▸ Exercise details:
All of the records should be reproduced word for word, but no images may appear in the copy.

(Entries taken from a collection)

_ _ _

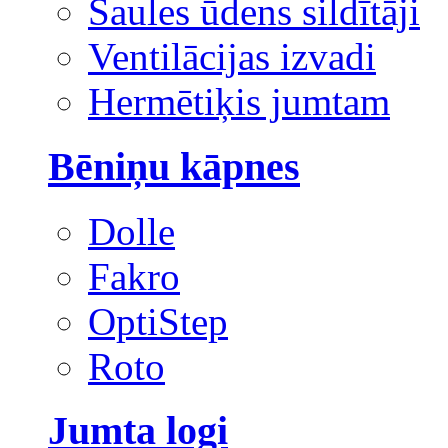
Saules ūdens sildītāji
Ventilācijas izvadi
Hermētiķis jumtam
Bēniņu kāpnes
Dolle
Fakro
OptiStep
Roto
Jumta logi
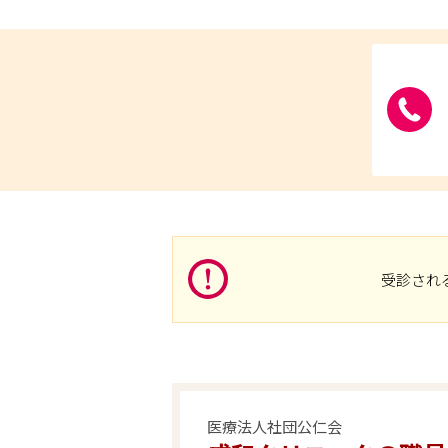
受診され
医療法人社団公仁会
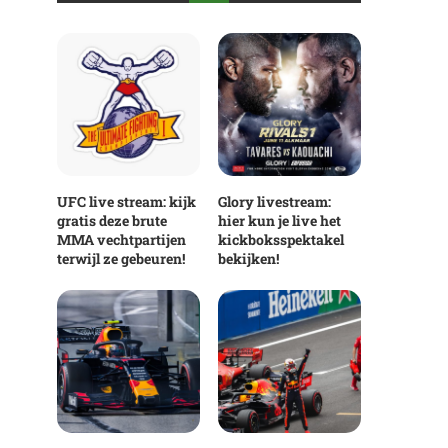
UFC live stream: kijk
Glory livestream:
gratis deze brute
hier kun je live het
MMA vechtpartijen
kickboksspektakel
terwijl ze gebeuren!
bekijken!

_ _ _

▸ Reply:
Saules ūdens sildītāji
Ventilācijas izvadi
Hermētiķis jumtam
Bēniņu kāpnes
Dolle
Fakro
OptiStep
Roto
Jumta logi
受診され
医療法人社団公仁会
UFC live stream: kijk
Glory livestream:
gratis deze brute
hier kun je live het
MMA vechtpartijen
kickboksspektakel
terwijl ze gebeuren!
bekijken!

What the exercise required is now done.